Details
Description
I saw a hang once when my C++ application called the zookeeper_close() method of the multi-threaded Zookeeper client library. The stack trace of the hung thread was the following:
Thread 8 (Thread 5644):
#0 0x00007f5d7bb5bbe4 in __lll_lock_wait () from /lib/libpthread.so.0
#1 0x00007f5d7bb59ad0 in pthread_cond_broadcast@@GLIBC_2.3.2 () from /lib/libpthread.so.0
#2 0x00007f5d793628f6 in unlock_completion_list (l=0x32b4d68) at .../zookeeper/src/c/src/mt_adaptor.c:66
#3 0x00007f5d79354d4b in free_completions (zh=0x32b4c80, callCompletion=1, reason=-116) at .../zookeeper/src/c/src/zookeeper.c:1069
#4 0x00007f5d79355008 in cleanup_bufs (zh=0x32b4c80, callCompletion=1, rc=-116) at .../thirdparty/zookeeper/src/c/src/zookeeper.c:1125
#5 0x00007f5d79353200 in destroy (zh=0x32b4c80) at .../thirdparty/zookeeper/src/c/src/zookeeper.c:366
#6 0x00007f5d79358e0e in zookeeper_close (zh=0x32b4c80) at .../zookeeper/src/c/src/zookeeper.c:2326
#7 0x00007f5d79356d18 in api_epilog (zh=0x32b4c80, rc=0) at .../zookeeper/src/c/src/zookeeper.c:1661
#8 0x00007f5d79362f2f in adaptor_finish (zh=0x32b4c80) at .../zookeeper/src/c/src/mt_adaptor.c:205
#9 0x00007f5d79358c8c in zookeeper_close (zh=0x32b4c80) at .../zookeeper/src/c/src/zookeeper.c:2297
...
The omitted part of the stack trace is entirely within my application, and contains no other calls to/from the Zookeeper client.

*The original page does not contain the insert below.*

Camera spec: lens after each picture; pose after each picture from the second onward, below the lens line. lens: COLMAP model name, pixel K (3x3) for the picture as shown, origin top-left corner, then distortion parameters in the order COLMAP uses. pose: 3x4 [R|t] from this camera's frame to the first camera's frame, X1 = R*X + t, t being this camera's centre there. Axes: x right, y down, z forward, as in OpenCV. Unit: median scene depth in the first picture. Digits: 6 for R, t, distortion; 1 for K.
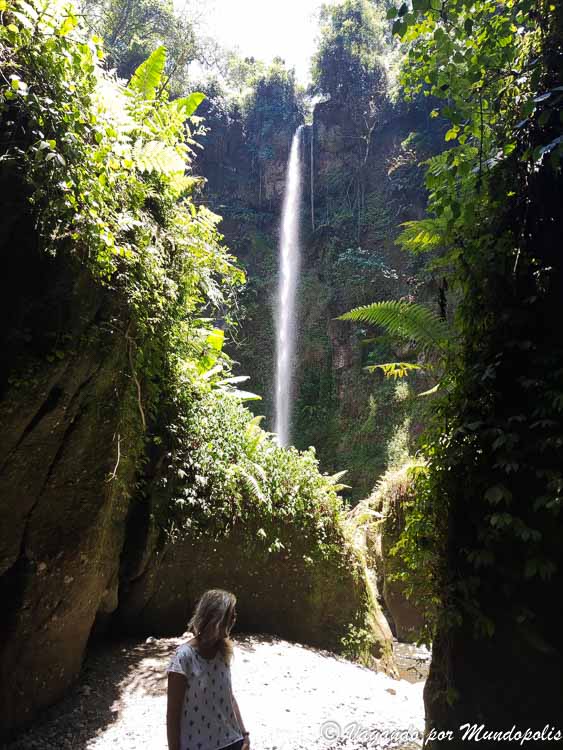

In particular, I am not calling zookeeper_close() from within a completion handler or any of the library's threads.
I haven't been able to reproduce this, and when I encountered this I wasn't capturing logging from the client library, so unfortunately I don't have any more information at this time. But I will update this JIRA if I see it again.